Are landlords allowed to have a duplicate key for their temant’s home? The legal situation is clear. Whoever rents an apartment has no right to retain a key to the flat. Tenants, on the other hand, have good reasons to deposit a duplicate key anyway.
In the movie „Duplex,“ Ben Stiller as Alex and Drew Barrymore as Nancy experience a living nightmare: An elderly lady lives in the same house and is always unwelcome in her four walls. At night, she turns her TV to full volume and during the day she makes use of the two. Does this happen ony to American actors in a movie taking place in New York? Naturally. However, it does not hurt to think about whether somebody should have a second key to your home.
All keys to the renter
The answer to the question whether the landlady or landlord should retain a dupliate key is short and sweet: No! The „Tenants Association“ refers to articles 253 and 257h of the Swiss Code of Obligations as legal bases. If you rent an apartment, it belongs to your privacy and nobody else has uninvited access to the home. Therefore, the landlord must hand over to the tenant or tenants all apartment keys or master key. When handing over the keys, it is worthwhile to take a closer look. Because even you as tenant have the obligation to return all keys given to you at the end of the tenancy. It is best to note on the rental agreement how many keys you have received! If the number of keys is not sufficient, you must ask the landlord for permission to have one or more keys made. Then you as tenant assume the costs incurred.

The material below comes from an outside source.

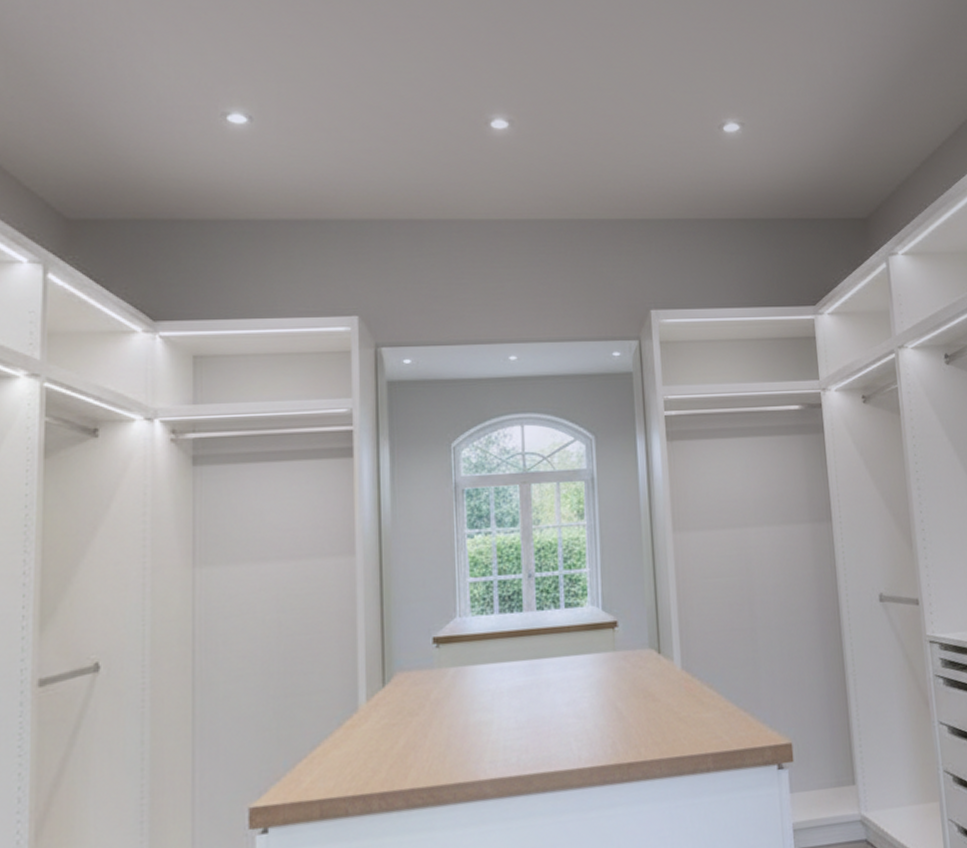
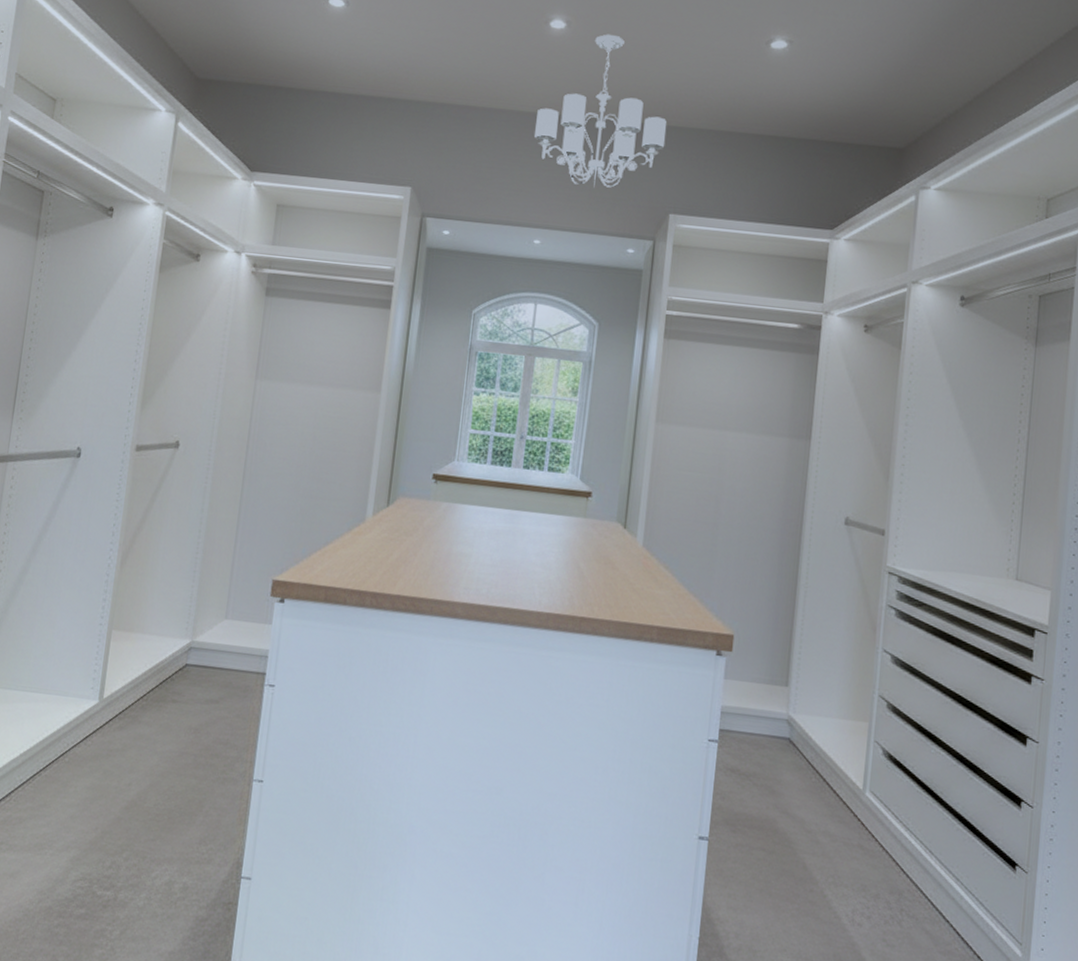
chandelier: none [491,130,634,293] -> present [534,34,668,189]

No visits without invitation – except in case of emergency
Thus, landlord or landlady may not just stop by. Access to the apartment must be granted only for maintenance or in an emergency. Examples are fire or water pipe break. In such case, however, both fire department as well as the landlord may enter or break into the apartment without asking – key or not and at your expense. Pending maintenance work, such as a heating control or repairing joints in the bathroom, must of course be carried out, but always at a time agreed with you by appointment. Have you decided to move out? Then you are obliged to allow the landlord to show your apartment to potential tenants – again by appointment and at reasonable times of the day. At eleven o’clock in the evening, you do not have to show your apartment to anyone.
Don’t jump to conclusions
A landlord has no right to visit his tenant spontaneously. If the former enters an apartment without prior agreement, he commits trespass and makes himself liable to prosecution. If you learn the landlord has retained a key, you have the right to claim it. In both cases, you can go to court. But do not jump to conclusions: False accusations make you punishable in turn.

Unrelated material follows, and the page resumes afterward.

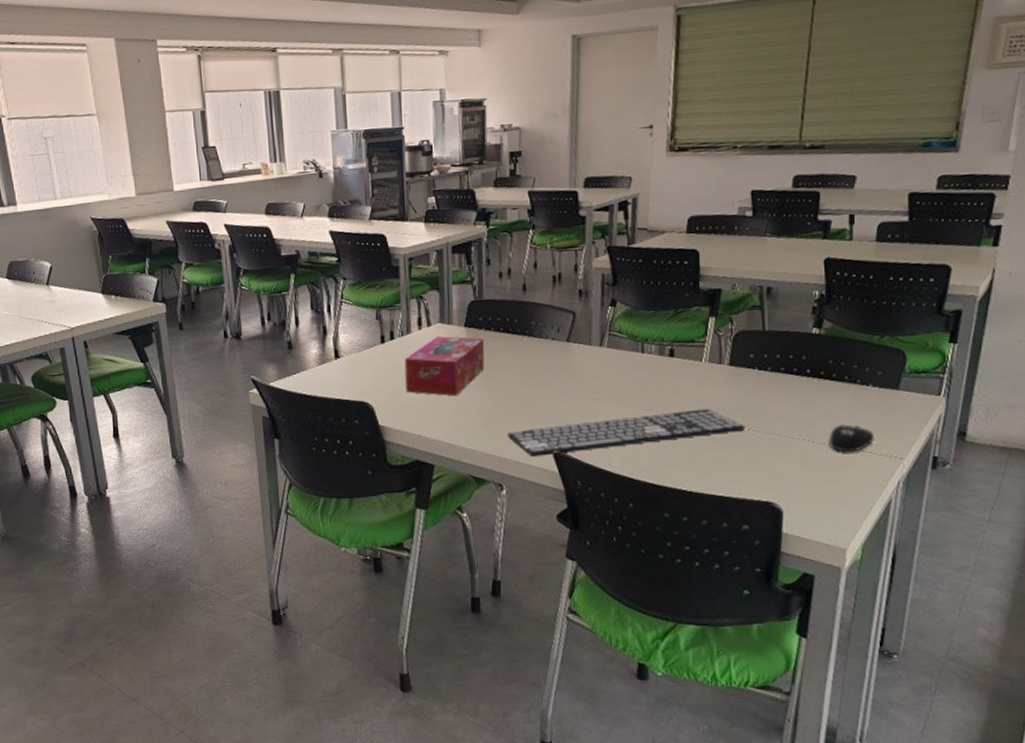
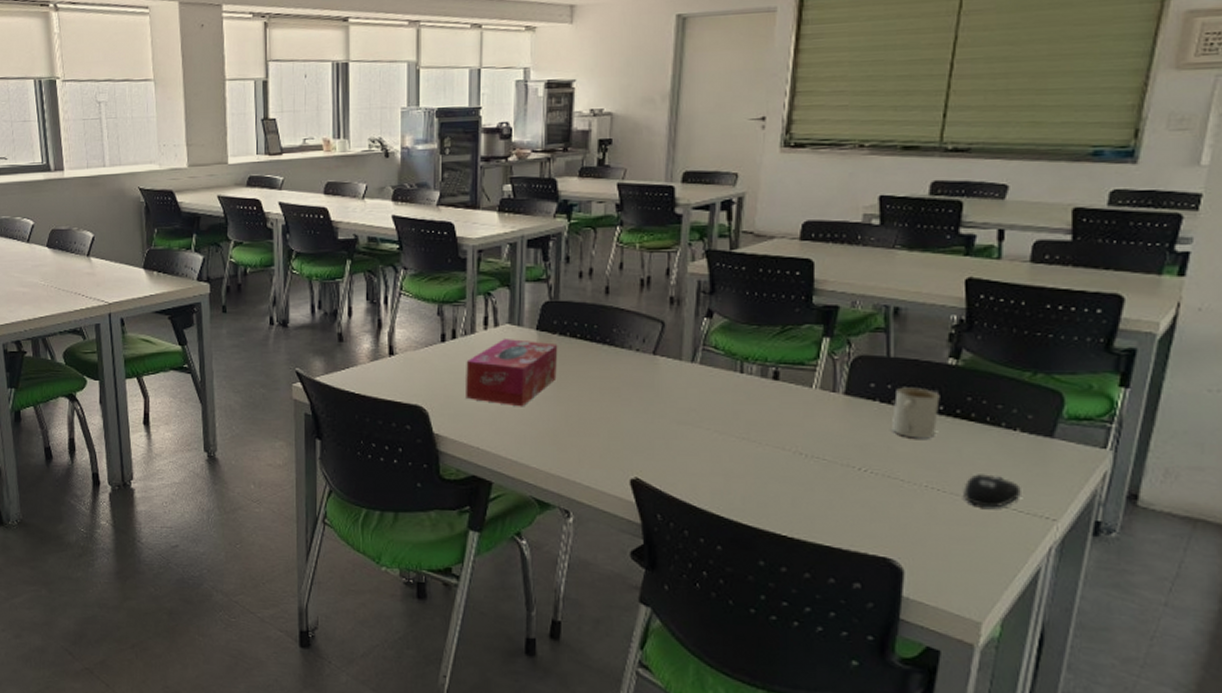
keyboard: present [508,408,746,456] -> none [579,442,862,483]
mug: none [768,355,807,399] -> present [891,387,940,439]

Deposit a second key with a person you trust
Sometimes it may make sense to deposit a key with a trusted person, for example during a long absence or in the event you can no longer find your own key. This person should be easily accessible. For this purpose, it is best to put the key in an envelope, close it and sign it over the flap. This way you can see at first glance whether the key was needed or not. Your landlady is very nice and lives right upstairs? Very welll! Then, of course, she can be your person of trust, and you’ve won the lottery right away.